Una fondamentale scoperta scientifica nella lotta ai tumori è stata messa a punto da due scienziati meridionali.
Il beneventano Antonio Iavarone e la barese Anna Lasorella,ricercatori alla Columbia Univesity e marito e moglie nella vita, insieme al loro team hanno individuato il meccanismo che favorisce il mantenimento delle cellule staminali neoplastiche del glioblastoma, il più aggressivo e letale dei tumori cerebrali. Cuore di questo meccanismo è una proteina, chiamata ID2, in grado di attivare una cascata di eventi che promuovono sia lo sviluppo che la progressione del glioblastoma.
In pratica, ID2 come chiarisce Iavarone “consente alle cellule più maligne del glioblastoma di adattarsi a condizioni sfavorevoli, sopravvivere anche in condizioni estreme e continuare a moltiplicarsi senza perdere la sua identità”.
Gli scienziati ritengono che “disattivando” questa proteina si riuscirà a bloccare la crescita del tumore. Proprio bloccando i meccanismi di attivazione della proteina ID2, i ricercatori intendono mettere un freno all’espansione del tumore o prevenirne la ripresa dopo un intervento chirurgico.
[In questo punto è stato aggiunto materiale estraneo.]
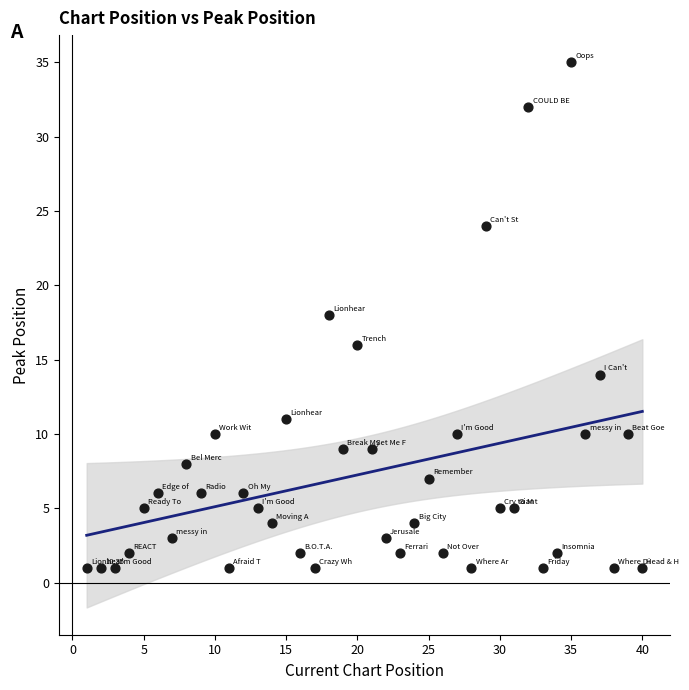

What is the range of Y values (max minus min)?

34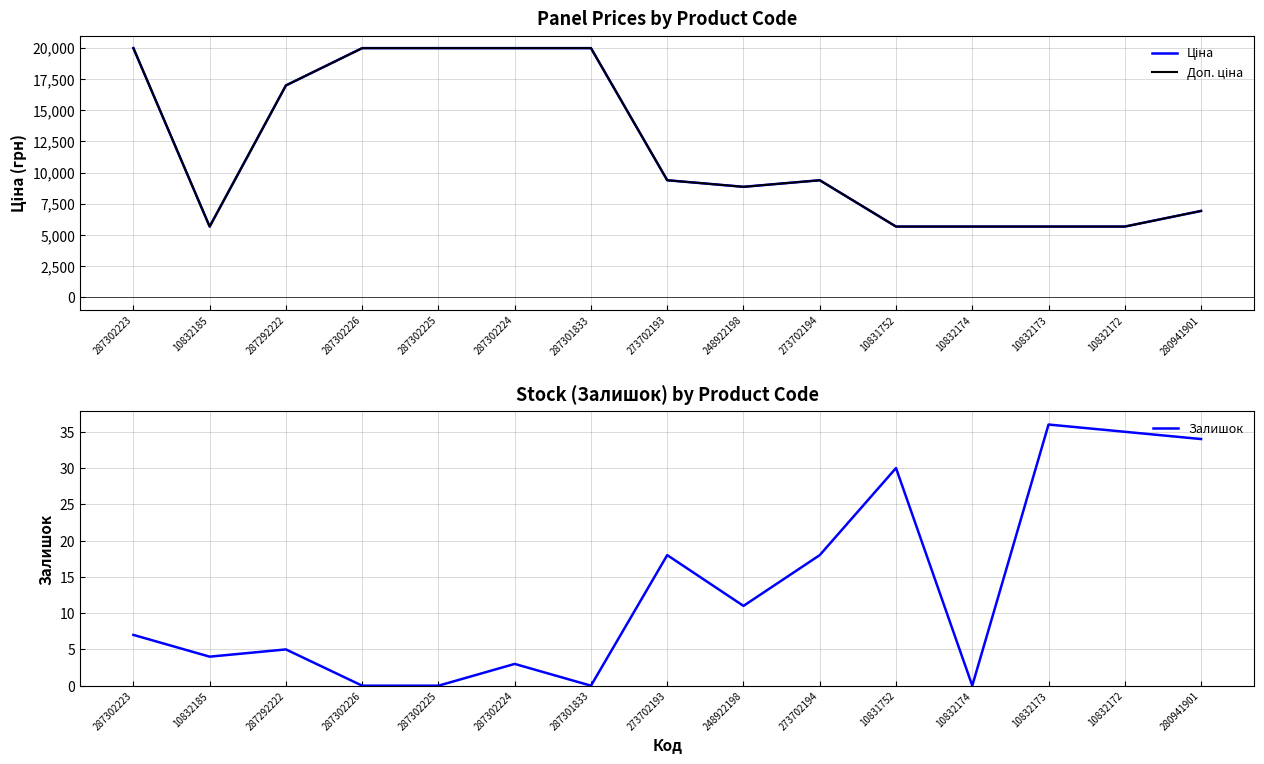

What is the difference between the maximum and minimum values in the Залишок series?

36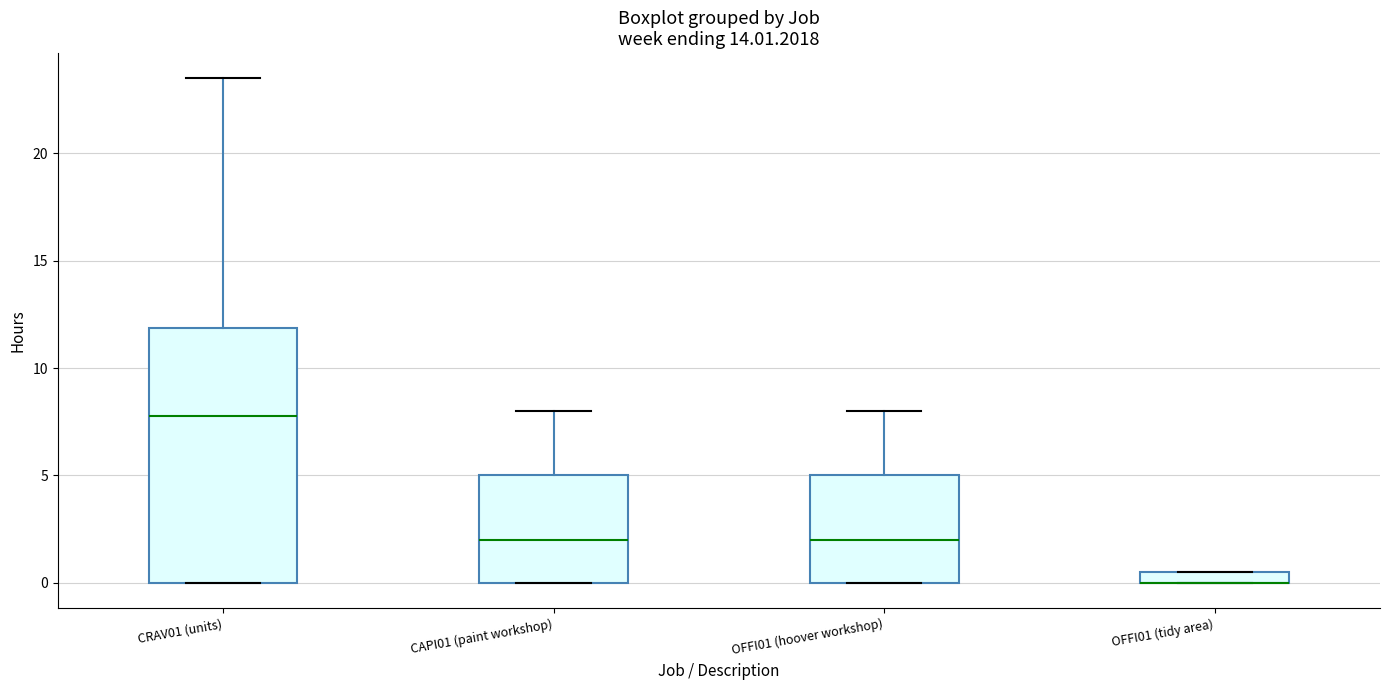

Where does the upper whisker of the box for OFFI01 (hoover workshop) end on the y-axis? The values are not printed on the chart, so give them approximately, as read against the axis.

8.0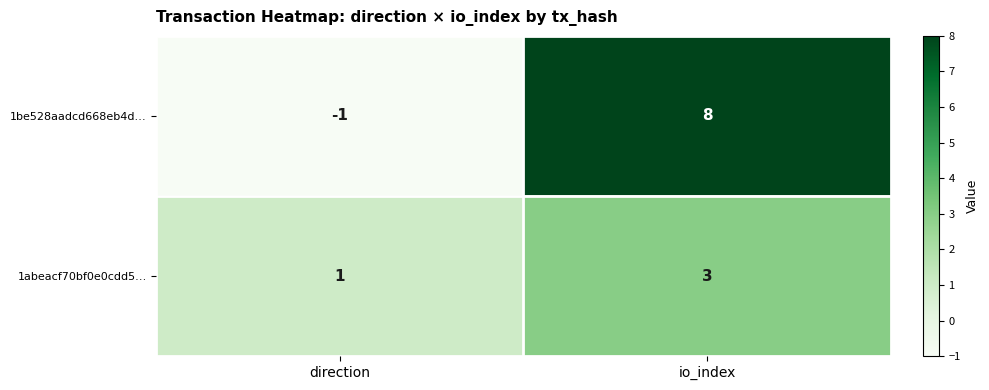

How many distinct data groups are displayed?

2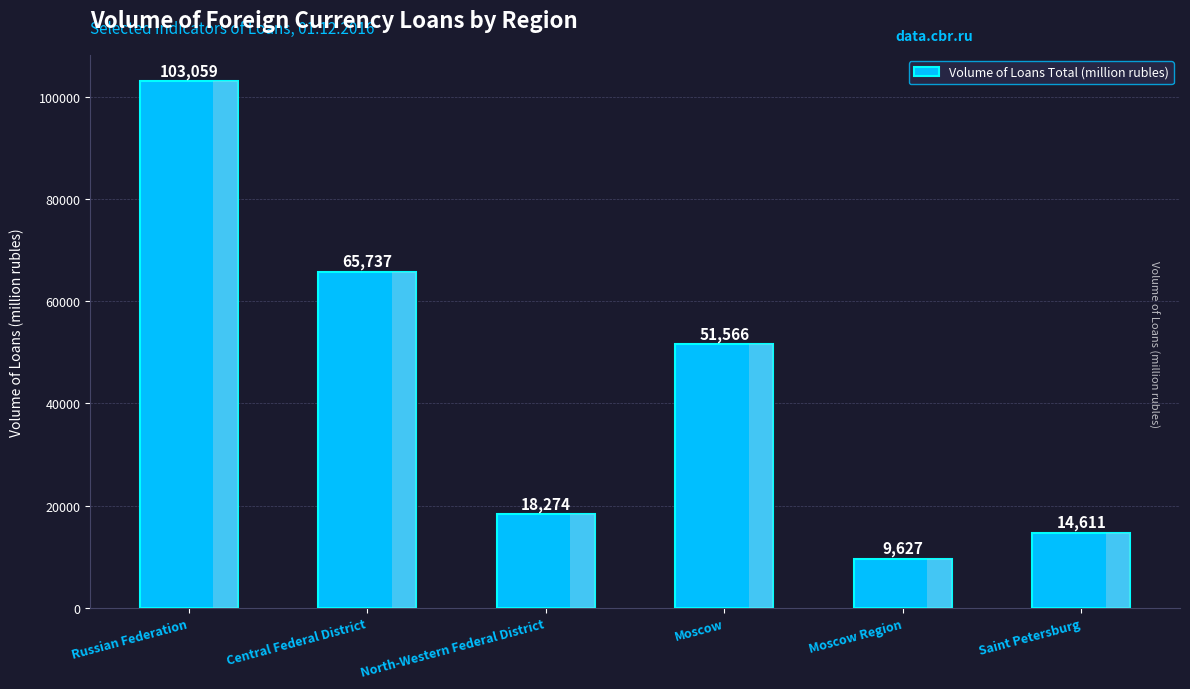

Count the number of data series in this chart.

1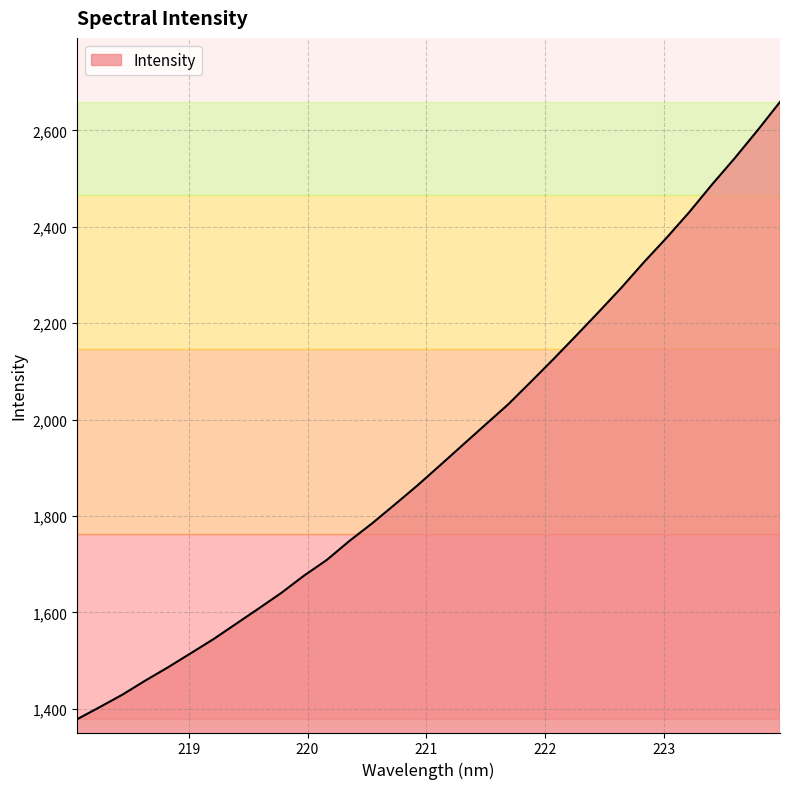

What is the smallest value displayed?

1378.2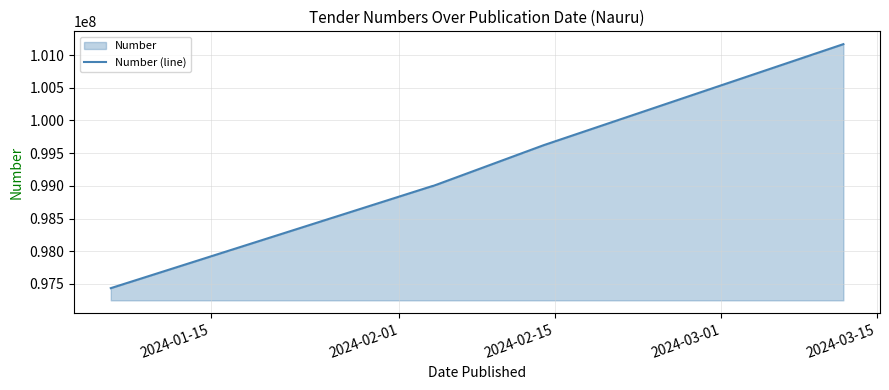

Approximately how many times larger is the value at 2024-01-15 compared to 2024-03-15?

1.0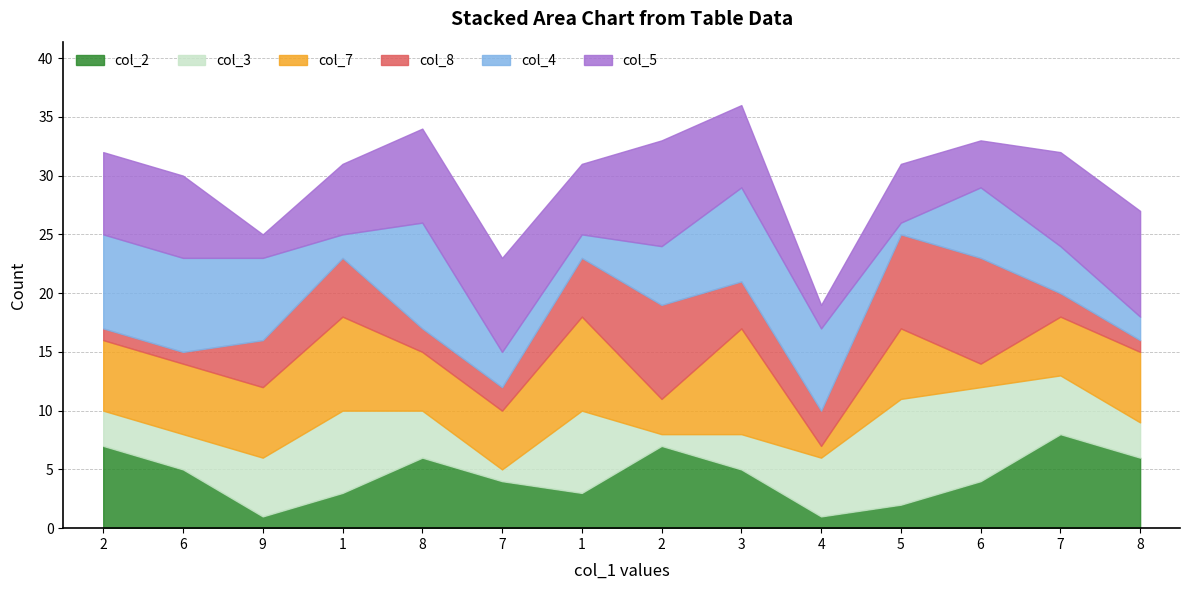

How many lines are shown in the chart?

6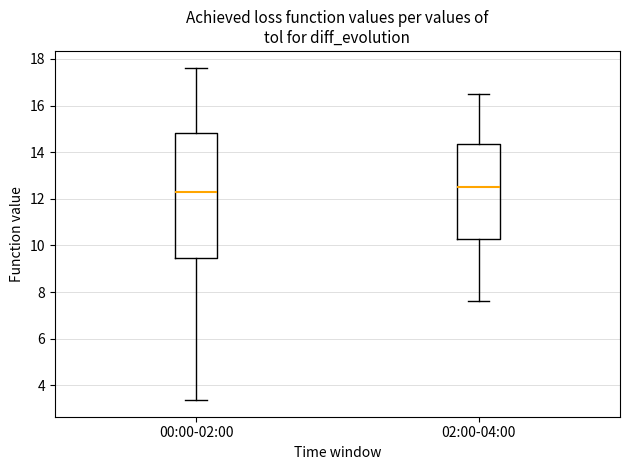

Where is the lower edge of the box for 00:00-02:00 on the y-axis? The values are not printed on the chart, so give them approximately, as read against the axis.

9.4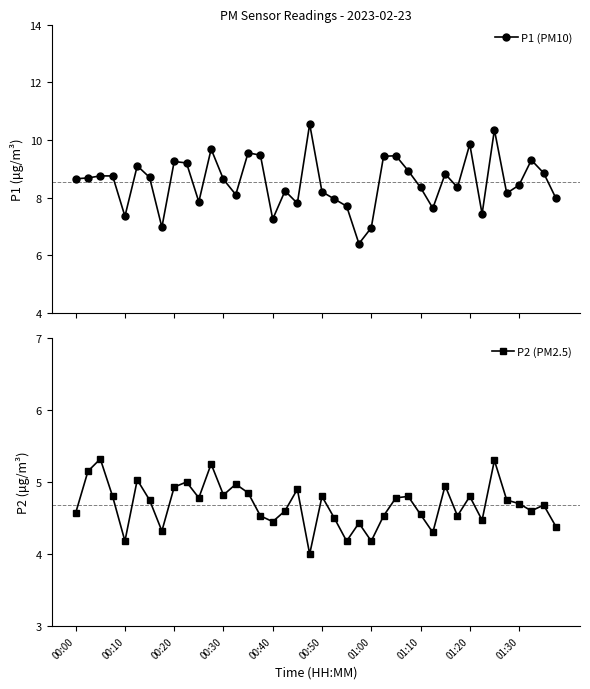

What is the lowest value of the P2 (PM2.5) series?

4.0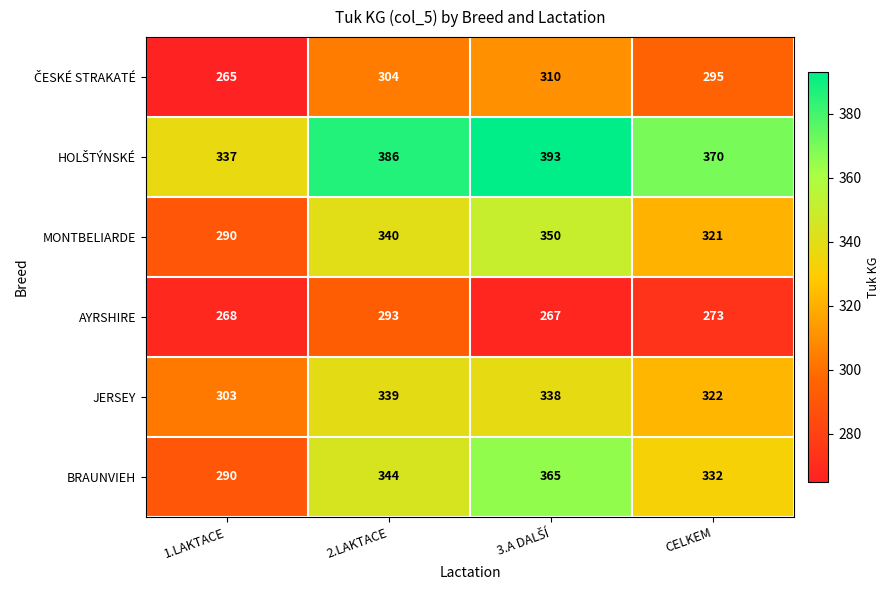

At which label is BRAUNVIEH closest to 327?

CELKEM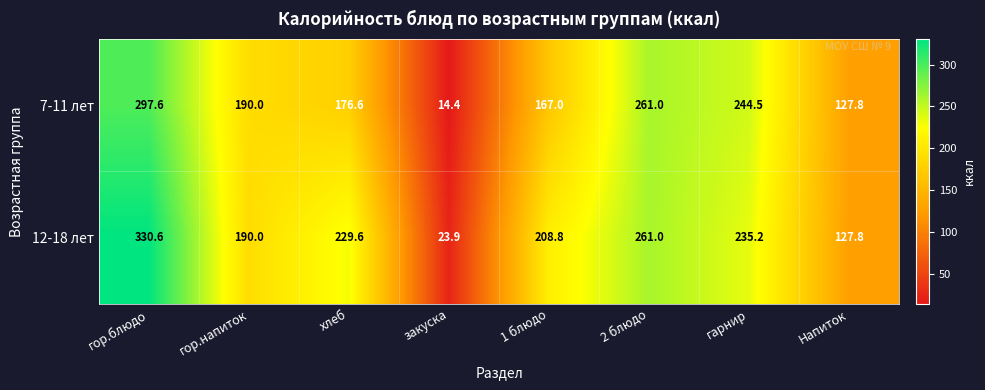

Rank the categories by 7-11 лет value from lowest to highest.

закуска, Напиток, 1 блюдо, хлеб, гор.напиток, гарнир, 2 блюдо, гор.блюдо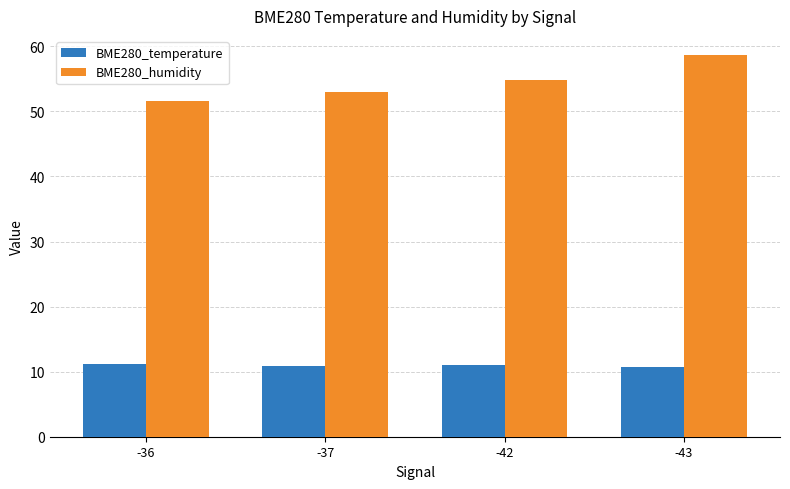

What is the difference between the BME280_humidity values at -37 and -43?

5.7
Il glioblastoma è il tumore più frequente e maligno del cervello. Colpisce a tutte le età, inclusi i bambini, ma è più frequente tra i 45 e i 70 anni. Purtroppo la chirurgia, combinata ai trattamenti radio e chemioterapici, non è ancora in grado di curare questo tipo di cancro, e la sopravvivenza è in genere inferiore ai due anni. Per questo aumentare le conoscenze sui meccanismi che promuovono il glioblastoma e lo rendono così difficile da curare è l’unica strada per poterlo aggredire più efficacemente.
“E’ evidente — spiega Antonio Iavarone all’ Ansa — che la disattivazione di ID2 priverebbe il tumore di un circuito indispensabile al suo mantenimento. Capire la sequenza di eventi di cui il glioblastoma e probabilmente anche altri tumori umani si sono dotati affinche’ il tumore continui a vivere è un passo importante verso l’ideazione di nuove strategie di cura. Tuttavia, non è ancora una cura ed ulteriori studi sono necessari prima che la nuova scoperta possa tradursi in una terapia».